AI.com has been sold for $70 million (about Rs 600 crore) in a cryptocurrency deal that is now being described as the largest publicly disclosed domain name sale to date. The buyer is Crypto.com CEO Kris Marszalek. The seller is Malaysian tech entrepreneur Arsyan Ismail, who first bought the domain in 1993 at the age of 10 for just $100 (around Rs 300 at the time) using his mother’s credit card.
The transaction was completed in April 2025 and paid entirely in cryptocurrency. AI.com officially re-launched during Super Bowl LX, where Crypto.com introduced a new platform focused on “agentic AI”.
A childhood buy that went unnoticed for decades
Arsyan Ismail registered AI.com in 1993. Malaysian publications reported that he picked the name not because he predicted artificial intelligence would become a global industry, but because the letters matched his initials.At that time, internet access in Malaysia was still rare. The domain remained in his ownership for decades without major public attention.
As artificial intelligence became central to global technology and investment trends, short and rare domain names gained high value. Two-letter domains are extremely limited, and AI.com is among the most recognisable in that category.
Record-setting domain deal
Multiple reports confirmed the $70 million price tag. The sale surpasses the $49.7 million paid for CarInsurance.com in 2010, according to Fintech Malaysia, making it the most expensive publicly reported domain name deal so far.The payment was made fully in cryptocurrency.
AI.com re-launched during Super Bowl LX as part of Crypto.com’s push into “agentic AI” — personal AI agents designed to send messages, trade stocks and perform tasks across apps.
Marszalek said owning such a category-defining domain was essential to avoid being “commoditised” in the AI race.

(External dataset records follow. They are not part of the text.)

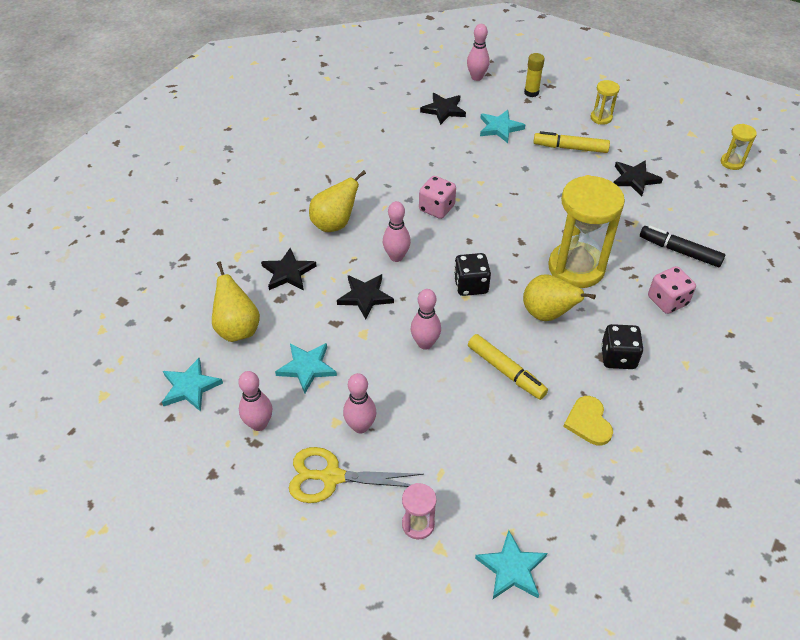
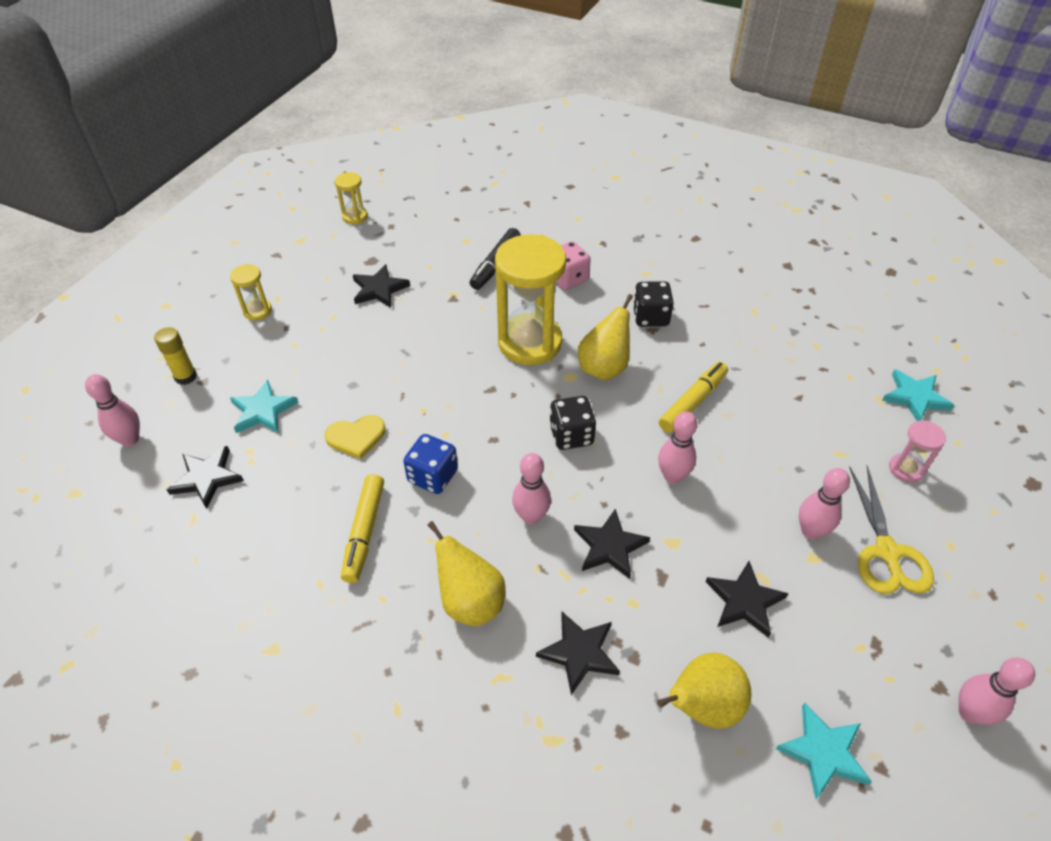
camera: 95 degrees left, 0 degrees up
pink bowling pin [238,371,272,431] -> pink bowling pin moved to [959,657,1035,725]
turquoise star [275,343,337,394] -> black star [706,561,788,638]
pink dice [419,176,456,219] -> blue dice [404,434,458,494]
yellow marker [533,131,610,153] -> yellow marker moved to [341,474,384,583]
yellow heart [563,396,613,445] -> yellow heart moved to [325,415,385,459]

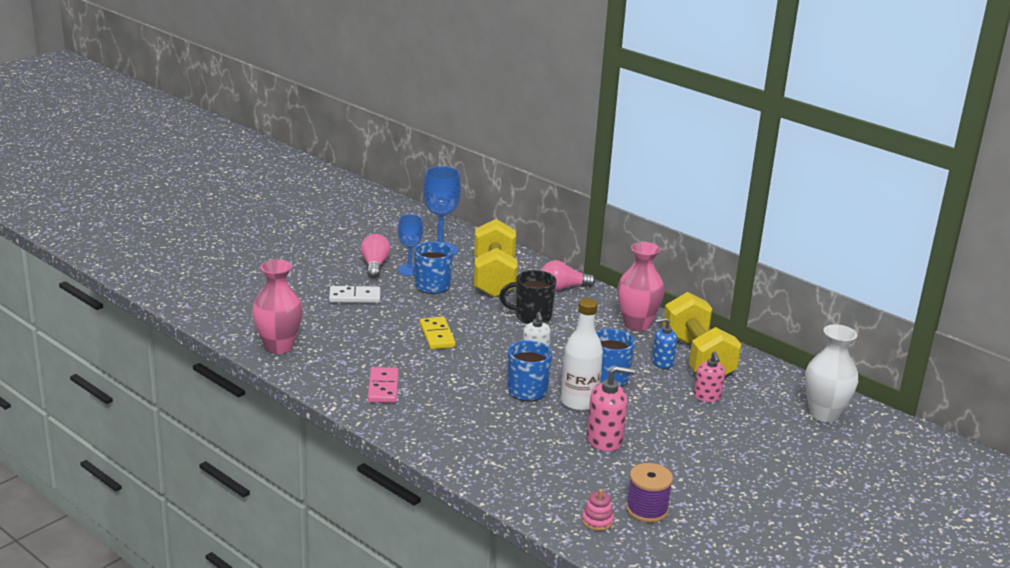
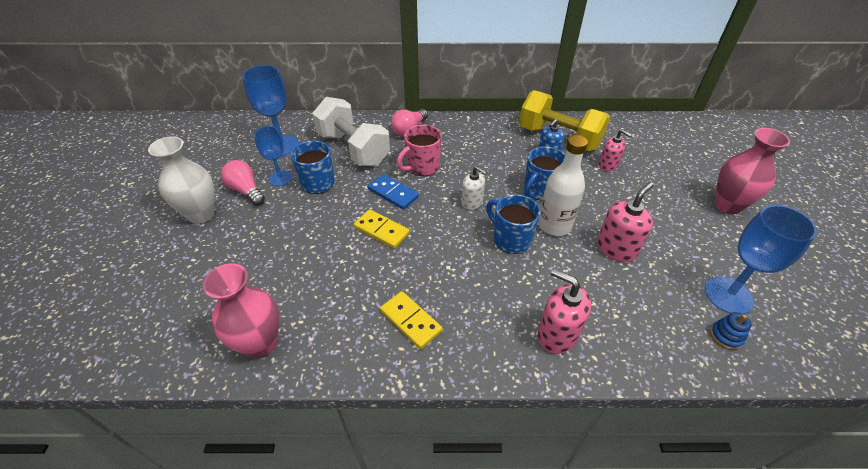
camera: 40 degrees left, 20 degrees up
white domino [329,286,380,303] -> none
pink domino [368,367,399,403] -> yellow domino [380,291,443,349]
yellow dumbbell [474,219,518,298] -> white dumbbell [312,97,390,166]
black mug [499,270,556,324] -> pink mug [397,125,442,176]
pink stacking toy [582,489,614,531] -> blue stacking toy [710,312,752,350]
pink vase [617,242,665,331] -> pink vase moved to [715,128,790,214]
purple spool [626,463,673,523] -> blue goblet [705,205,817,314]
white vase [805,324,858,422] -> white vase moved to [148,136,215,224]
none -> blue domino [368,174,419,210]
none -> pink soap dispenser [538,269,591,354]

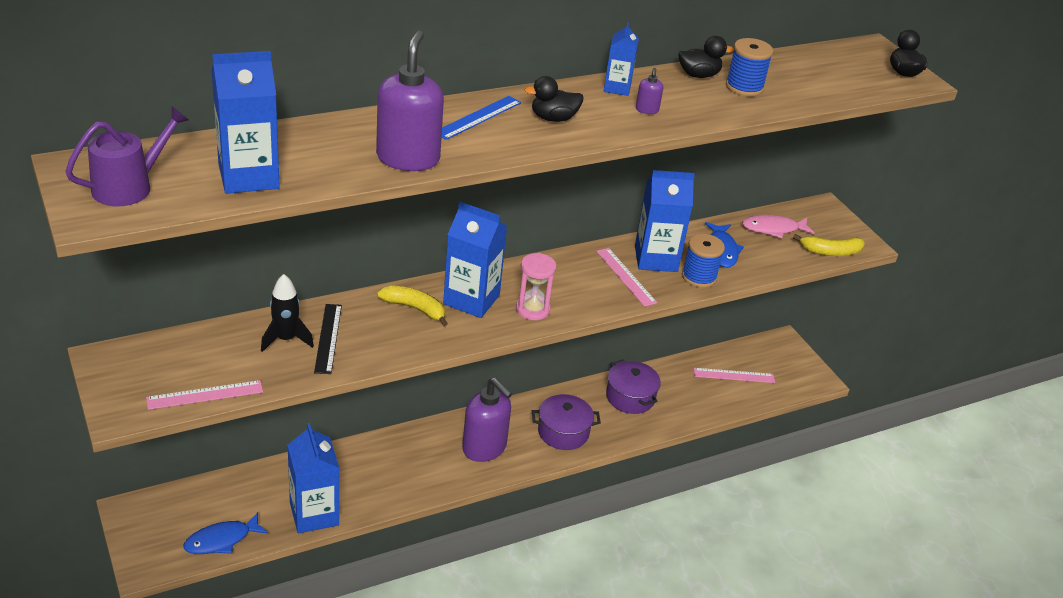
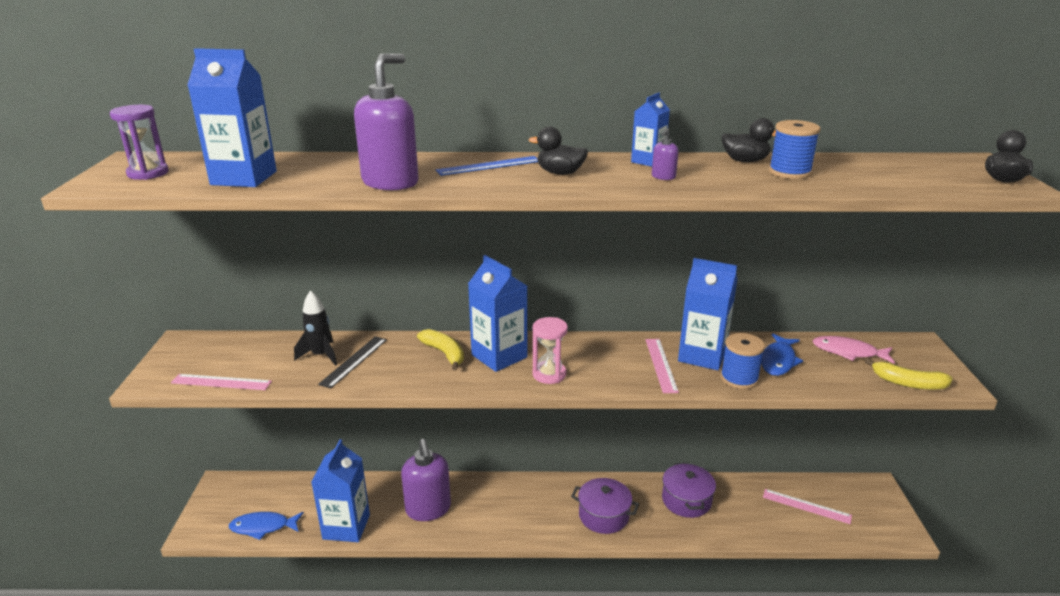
camera: 30 degrees right, 10 degrees down
purple watering can [65,107,189,206] -> purple hourglass [110,105,169,180]
purple soap dispenser [462,377,512,462] -> purple soap dispenser moved to [401,439,451,521]

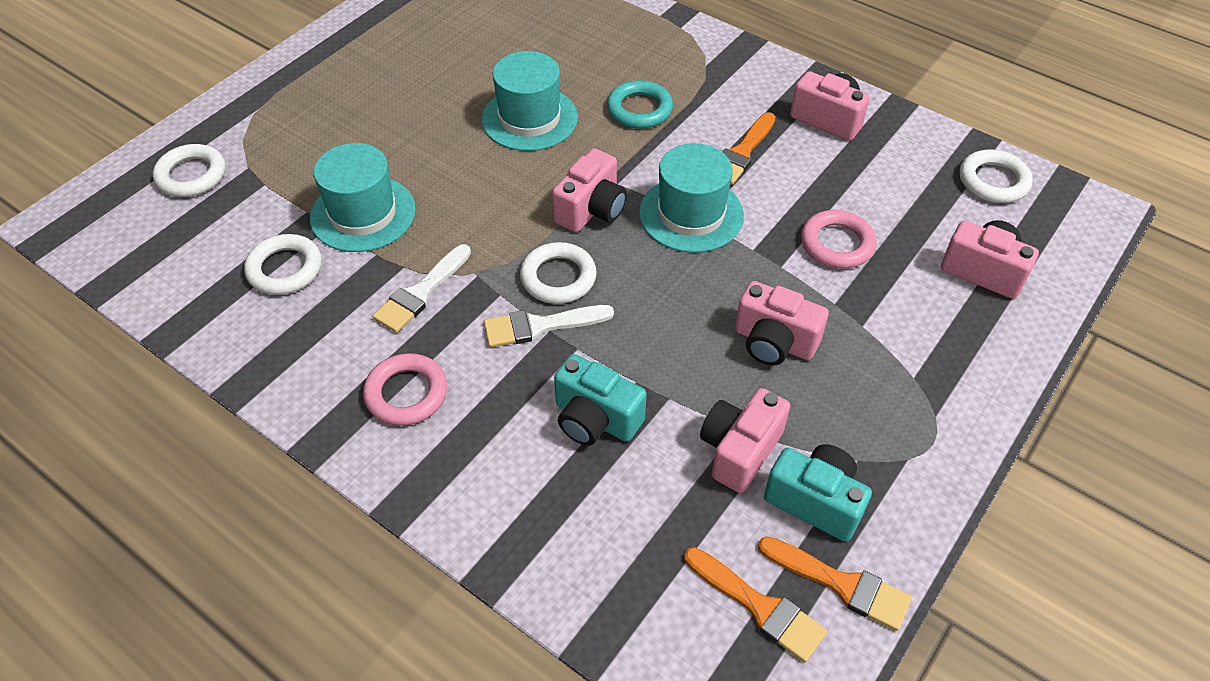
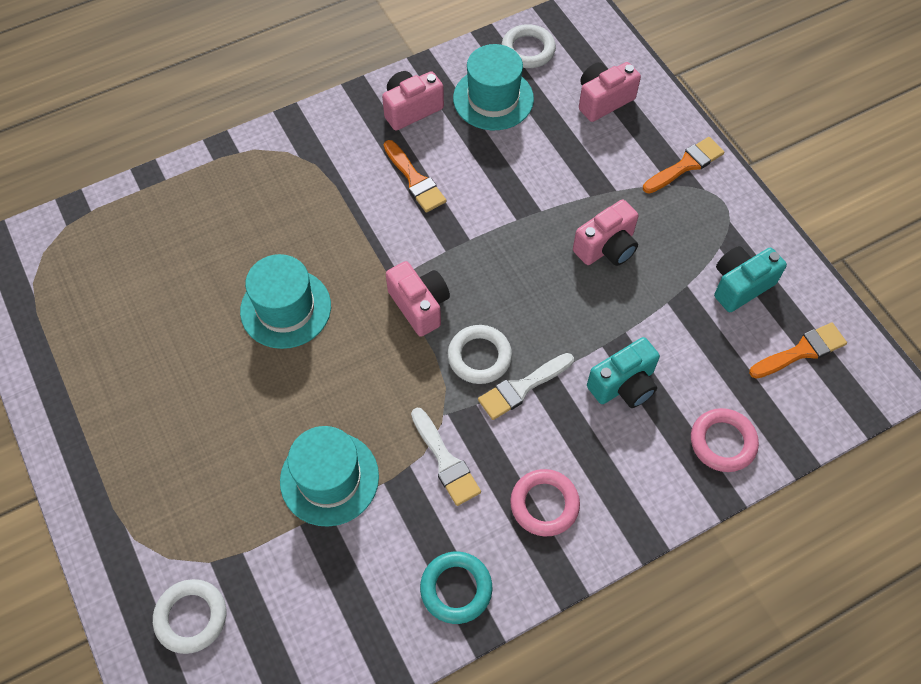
camera: 65 degrees left, 10 degrees up
white ring [244,234,322,295] -> none
white brush [484,305,614,347] -> white brush turned 45 degrees clockwise [478,353,574,420]
turquoise ring [607,80,673,129] -> turquoise ring moved to [420,552,492,624]
turquoise hat [639,143,744,253] -> turquoise hat moved to [453,44,534,130]
pink camera [700,388,790,493] -> none
orange brush [758,536,912,631] -> orange brush moved to [643,137,725,194]
pink ring [801,210,877,269] -> pink ring moved to [691,408,759,472]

A low-profile founder with early tech roots
Though not widely known outside tech circles, Arsyan Ismail has been active in Malaysia’s technology ecosystem for years. He worked on early social networking projects and held roles at Nuffnang and Friendster. He later founded 1337 Tech and has been an early adopter of Bitcoin and other digital assets.Reports said he received offers as high as $100 million after listing the domain in 2025. However, he finalised the $70 million agreement and advised others not to “over-negotiate with a billionaire.”